Original Text
There was a cloth merchant who traveled to Qingzhou and happened upon a dilapidated temple, where the crumbling halls stirred deep melancholy in his heart. A monk nearby said, "If you can muster a kind heart and merely repair the temple gate, it would be a righteous deed to glorify the Buddha." The merchant readily agreed. Overjoyed, the monk invited him into the abbot's quarters and treated him with great hospitality. Then, the monk enumerated all the inner and outer halls and pavilions, pressing the merchant to renovate them all. The merchant declined, pleading insufficiency. The monk insisted with fierce words and an angry countenance, and the merchant, terrified, yielded, handing over all the money he carried.
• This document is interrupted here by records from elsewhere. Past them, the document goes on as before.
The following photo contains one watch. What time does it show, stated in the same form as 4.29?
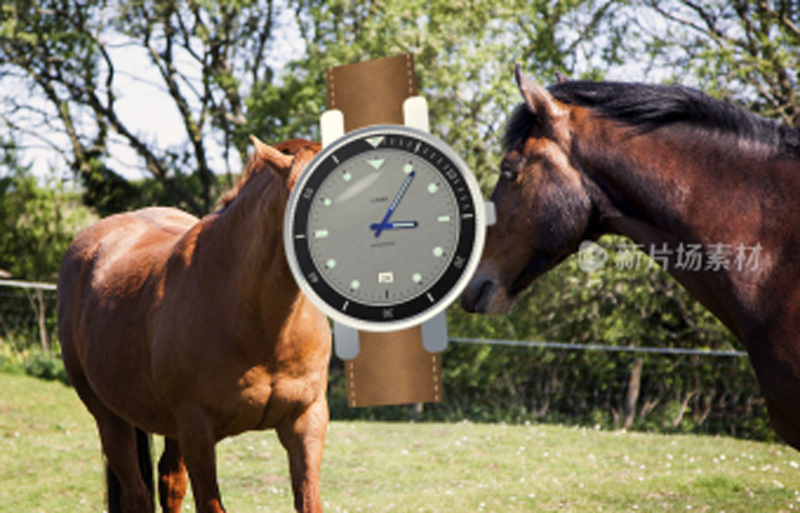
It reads 3.06
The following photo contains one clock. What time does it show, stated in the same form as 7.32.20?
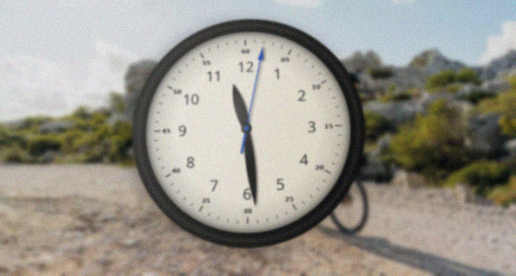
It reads 11.29.02
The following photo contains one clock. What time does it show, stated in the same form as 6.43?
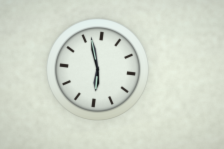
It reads 5.57
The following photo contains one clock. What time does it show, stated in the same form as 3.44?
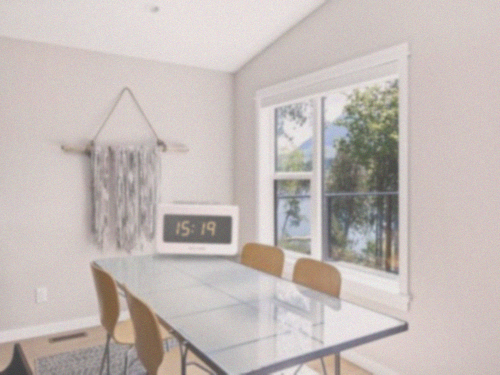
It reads 15.19
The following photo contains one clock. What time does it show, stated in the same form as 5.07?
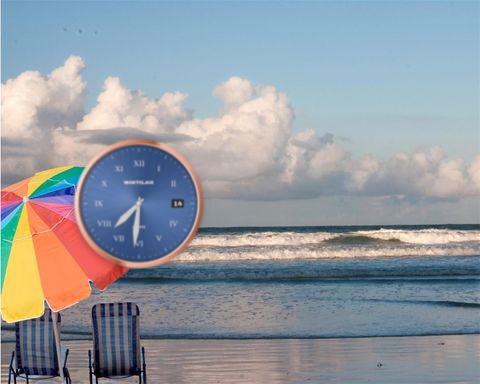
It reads 7.31
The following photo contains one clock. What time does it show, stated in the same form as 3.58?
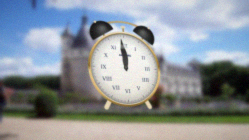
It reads 11.59
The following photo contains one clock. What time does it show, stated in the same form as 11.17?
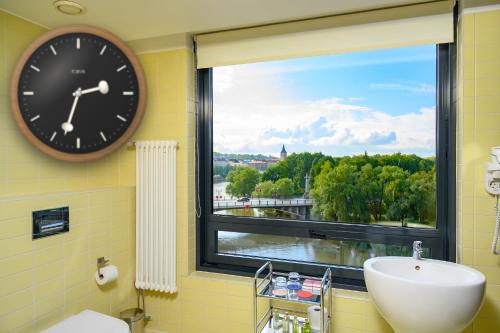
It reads 2.33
As he rose to leave, the monk barred his way, saying, "You gave your all, but your heart is unwilling; surely you will seek to kill me to be at peace. Better to kill you first." With that, he brandished a knife and advanced. The merchant begged piteously, but the monk was unmoved. The merchant then begged to be allowed to take his own life, and the monk consented, forcing him into a dark chamber and urging him to hang himself quickly. At that moment, a coastal defense general passed by the temple and, from a distance through a broken wall, saw a woman in red enter the monk's quarters. Suspicious, he dismounted and entered the temple, searching everywhere but finding nothing. He came to the dark chamber, found the doors locked, and the monk refused to open them, claiming there was a demon inside. Enraged, the general broke in and found the merchant hanging from a beam. He hastily cut him down, and after a while, the merchant revived. The general learned the truth, then tortured the monk, asking where the woman in red was. There was no such woman; it was a divine manifestation meant to save the merchant. The general executed the monk and returned the money to the merchant. The merchant then raised more funds to rebuild the temple, and from then on, its incense flourished greatly. This tale was told in greatest detail by the military graduate Zhao Fengyuan.
Commentary
This chapter exposes how a monk used temple repairs as a pretext to plunder wealth, while also praising the manifestation of divine spirits. At the end of the chapter, it is stated that the source of the story is "Zhao Xiaolian Feng Yuan narrated it most thoroughly," rather than simply "Zhao Xiaolian Feng Yuan narrated it," because many people knew this tale, but Zhao Xiaolian told it in the greatest detail.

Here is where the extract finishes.